**Work instruction**. How many lines in the records below contain the word "Proceedings"? Reply with the number alone.

+++

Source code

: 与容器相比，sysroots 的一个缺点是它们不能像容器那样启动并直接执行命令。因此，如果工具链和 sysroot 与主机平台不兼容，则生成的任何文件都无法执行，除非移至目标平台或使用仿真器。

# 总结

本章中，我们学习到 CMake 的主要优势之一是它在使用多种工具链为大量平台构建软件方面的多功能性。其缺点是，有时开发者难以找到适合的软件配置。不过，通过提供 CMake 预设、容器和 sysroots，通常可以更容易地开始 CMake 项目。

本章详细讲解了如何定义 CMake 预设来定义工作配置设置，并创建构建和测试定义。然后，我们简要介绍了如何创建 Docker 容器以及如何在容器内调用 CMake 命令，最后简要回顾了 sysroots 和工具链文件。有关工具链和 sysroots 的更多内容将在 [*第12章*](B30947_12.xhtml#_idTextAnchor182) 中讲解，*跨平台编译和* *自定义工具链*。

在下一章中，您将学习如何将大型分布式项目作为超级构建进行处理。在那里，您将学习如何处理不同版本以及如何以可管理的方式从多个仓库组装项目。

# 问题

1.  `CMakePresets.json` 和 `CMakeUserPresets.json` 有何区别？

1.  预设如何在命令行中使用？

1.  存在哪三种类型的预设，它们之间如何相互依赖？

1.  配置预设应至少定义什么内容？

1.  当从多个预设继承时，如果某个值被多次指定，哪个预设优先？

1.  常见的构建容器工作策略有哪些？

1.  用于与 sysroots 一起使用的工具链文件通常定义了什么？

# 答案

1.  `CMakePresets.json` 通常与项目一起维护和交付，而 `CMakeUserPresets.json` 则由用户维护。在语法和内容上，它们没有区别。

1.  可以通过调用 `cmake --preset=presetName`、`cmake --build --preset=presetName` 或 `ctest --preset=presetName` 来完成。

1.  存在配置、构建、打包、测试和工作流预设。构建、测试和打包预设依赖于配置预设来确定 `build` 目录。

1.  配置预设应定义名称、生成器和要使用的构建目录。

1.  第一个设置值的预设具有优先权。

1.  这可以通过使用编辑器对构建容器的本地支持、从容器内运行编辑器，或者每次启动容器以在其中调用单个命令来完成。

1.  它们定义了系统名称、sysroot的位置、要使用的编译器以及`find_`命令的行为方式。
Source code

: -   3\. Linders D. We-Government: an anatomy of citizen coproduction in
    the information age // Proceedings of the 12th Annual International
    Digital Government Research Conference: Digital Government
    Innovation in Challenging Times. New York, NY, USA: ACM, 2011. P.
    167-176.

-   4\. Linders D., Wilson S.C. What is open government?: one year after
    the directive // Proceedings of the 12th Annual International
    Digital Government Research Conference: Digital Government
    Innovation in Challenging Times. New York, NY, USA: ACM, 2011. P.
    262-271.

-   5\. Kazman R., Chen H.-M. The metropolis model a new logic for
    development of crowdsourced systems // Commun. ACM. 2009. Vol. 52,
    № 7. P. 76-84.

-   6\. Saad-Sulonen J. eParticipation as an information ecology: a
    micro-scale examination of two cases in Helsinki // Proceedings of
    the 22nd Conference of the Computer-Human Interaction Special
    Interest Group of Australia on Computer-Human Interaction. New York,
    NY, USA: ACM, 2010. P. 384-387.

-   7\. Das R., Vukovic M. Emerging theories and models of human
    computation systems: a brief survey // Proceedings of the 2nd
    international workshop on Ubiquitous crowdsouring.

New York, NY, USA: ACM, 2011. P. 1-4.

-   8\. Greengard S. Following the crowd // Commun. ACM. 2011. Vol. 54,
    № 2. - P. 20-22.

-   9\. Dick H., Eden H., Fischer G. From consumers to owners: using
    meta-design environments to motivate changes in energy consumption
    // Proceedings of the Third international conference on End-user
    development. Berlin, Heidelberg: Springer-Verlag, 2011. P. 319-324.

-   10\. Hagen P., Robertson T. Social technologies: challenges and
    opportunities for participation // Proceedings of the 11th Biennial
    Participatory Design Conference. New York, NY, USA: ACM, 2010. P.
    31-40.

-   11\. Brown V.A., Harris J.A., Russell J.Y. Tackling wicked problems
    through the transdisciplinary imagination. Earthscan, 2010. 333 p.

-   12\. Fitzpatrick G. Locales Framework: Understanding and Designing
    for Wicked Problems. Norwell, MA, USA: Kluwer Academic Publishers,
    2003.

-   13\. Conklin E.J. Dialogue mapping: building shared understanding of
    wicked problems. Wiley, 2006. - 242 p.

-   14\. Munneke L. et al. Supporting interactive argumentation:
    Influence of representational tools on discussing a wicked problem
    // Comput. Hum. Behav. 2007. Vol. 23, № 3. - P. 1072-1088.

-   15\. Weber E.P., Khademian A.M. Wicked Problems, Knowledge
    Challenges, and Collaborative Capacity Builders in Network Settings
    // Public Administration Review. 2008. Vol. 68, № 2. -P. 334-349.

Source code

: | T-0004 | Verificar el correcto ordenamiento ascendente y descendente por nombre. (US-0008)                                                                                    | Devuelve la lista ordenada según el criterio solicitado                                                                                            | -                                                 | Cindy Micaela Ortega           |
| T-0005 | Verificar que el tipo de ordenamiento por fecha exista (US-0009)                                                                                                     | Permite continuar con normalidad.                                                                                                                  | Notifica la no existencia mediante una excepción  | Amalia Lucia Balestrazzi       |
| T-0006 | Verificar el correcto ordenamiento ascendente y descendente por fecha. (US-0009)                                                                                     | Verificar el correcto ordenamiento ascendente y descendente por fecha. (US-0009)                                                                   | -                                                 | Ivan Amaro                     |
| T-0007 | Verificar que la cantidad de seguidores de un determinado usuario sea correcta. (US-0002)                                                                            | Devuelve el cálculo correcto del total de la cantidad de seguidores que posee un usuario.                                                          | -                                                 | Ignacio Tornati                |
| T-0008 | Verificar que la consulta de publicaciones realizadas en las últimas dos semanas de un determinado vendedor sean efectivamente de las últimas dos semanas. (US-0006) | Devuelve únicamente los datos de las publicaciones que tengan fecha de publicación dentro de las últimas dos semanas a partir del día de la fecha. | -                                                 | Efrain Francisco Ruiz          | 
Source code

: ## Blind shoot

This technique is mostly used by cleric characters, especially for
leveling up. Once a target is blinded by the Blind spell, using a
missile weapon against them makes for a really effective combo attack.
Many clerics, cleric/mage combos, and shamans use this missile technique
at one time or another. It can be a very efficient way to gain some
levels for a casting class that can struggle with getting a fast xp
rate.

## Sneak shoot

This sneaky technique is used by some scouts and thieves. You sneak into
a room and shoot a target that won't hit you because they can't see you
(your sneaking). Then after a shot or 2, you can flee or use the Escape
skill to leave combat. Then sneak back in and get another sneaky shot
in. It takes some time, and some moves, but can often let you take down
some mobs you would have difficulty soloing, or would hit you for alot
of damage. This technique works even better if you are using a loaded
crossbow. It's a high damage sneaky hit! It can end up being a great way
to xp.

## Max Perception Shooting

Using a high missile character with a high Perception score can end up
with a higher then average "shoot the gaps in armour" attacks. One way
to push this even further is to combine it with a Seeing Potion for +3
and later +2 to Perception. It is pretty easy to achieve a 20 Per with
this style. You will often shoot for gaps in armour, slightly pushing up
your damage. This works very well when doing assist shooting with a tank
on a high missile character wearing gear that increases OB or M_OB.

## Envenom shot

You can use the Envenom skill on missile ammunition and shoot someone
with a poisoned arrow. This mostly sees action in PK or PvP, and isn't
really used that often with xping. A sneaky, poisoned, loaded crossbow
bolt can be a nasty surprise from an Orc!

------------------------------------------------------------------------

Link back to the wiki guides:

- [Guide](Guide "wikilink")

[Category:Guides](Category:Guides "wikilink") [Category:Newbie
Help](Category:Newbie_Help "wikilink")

+++

**Response for this exercise**. 6